I find it hard to believe that SGD would be faster than the closed form solutions for linear regression (gels, gelsd etc.). The closed-form solutions give a lot of other benefits in practical settings as well which makes them more likely to be used if possible. SGD + related optimizers give benefits with non-convex or non-analytical loss functions or with non-linear layers / more than one layer.

gnulinux · on Oct 19, 2018

Then why would anyone use tensorflow with this loss function in practice. In my school's ML class, we used this technique too (in addition to closed form solution). Is there any practical reason to use an optimizer to solve a linear problem?

jing · on Oct 19, 2018

Note that it's not just the loss function. It's the loss function combined with a very specific problem formulation - namely a neural network with only linear activations (equivalent to a 0-layer network). Once you go to non-linear layers or a different loss it's no longer solved analytically.

I do see a lot of people writing tutorials like OP's.
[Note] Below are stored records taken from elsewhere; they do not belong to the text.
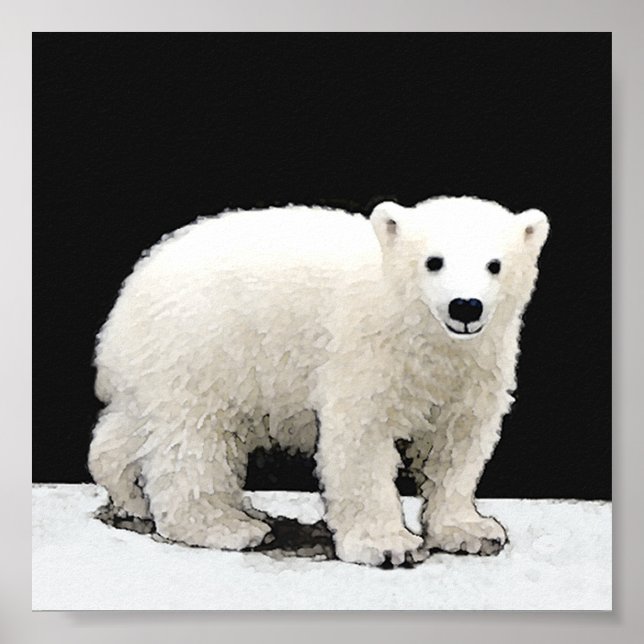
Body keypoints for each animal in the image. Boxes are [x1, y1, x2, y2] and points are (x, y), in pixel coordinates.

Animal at [88, 196, 549, 566]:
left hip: (160, 366)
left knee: (131, 430)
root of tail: (128, 297)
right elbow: (361, 439)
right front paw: (387, 545)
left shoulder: (476, 366)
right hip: (203, 347)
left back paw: (133, 496)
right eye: (433, 261)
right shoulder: (366, 349)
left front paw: (473, 531)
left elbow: (457, 444)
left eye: (494, 264)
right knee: (194, 441)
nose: (465, 306)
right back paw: (227, 525)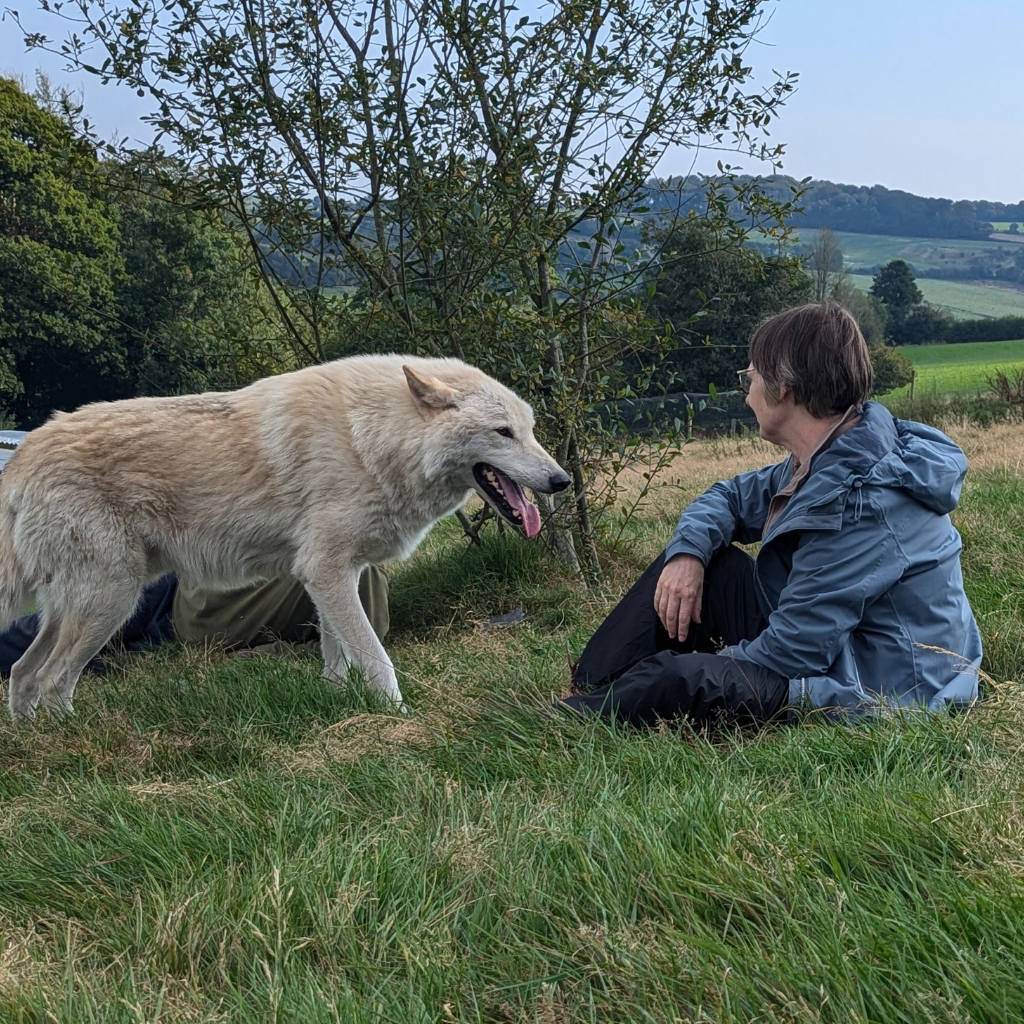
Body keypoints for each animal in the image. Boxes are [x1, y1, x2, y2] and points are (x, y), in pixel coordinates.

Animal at [0, 355, 570, 720]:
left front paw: (340, 702)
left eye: (530, 430)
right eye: (502, 433)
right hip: (110, 603)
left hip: (79, 608)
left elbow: (337, 656)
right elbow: (376, 657)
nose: (562, 480)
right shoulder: (327, 570)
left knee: (23, 675)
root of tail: (23, 455)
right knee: (52, 681)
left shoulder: (334, 576)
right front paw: (399, 716)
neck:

See for example:

https://towardsdatascience.com/linear-regression-using-gradi...

The existence of these articles should not be taken as an indication of best practice. They often have the goal of teaching SGD in a simplified setting, not teaching best practice for LLS. I suppose only nice thing about using TF / SGD for such a simple problem is that you now have starting point for solving more complex problems (RELU activation, cross-entropy loss, more layers, etc.).

A few other points as to why you would never SGD for LLS:

1) it's always way slower than the closed form matrix solutions

2) if you're doing SGD instead of just GD, there's noise in which "rows" are in a given batch - as a result, repeated runs may not converge to exactly the same final weights. This never happens with the analytical solution which always gets exactly the same result.

3) if you're doing this as part of a data science pipeline which is likely the case in the real world, you'll likely want to do some cross-validation. In the SGD case you have to recompute the entire solution for each fold whereas in the LLS case you can immediately compute CVs once you've calculated the initial XTX / XTYs. This makes the process of using LLS even faster than SGD.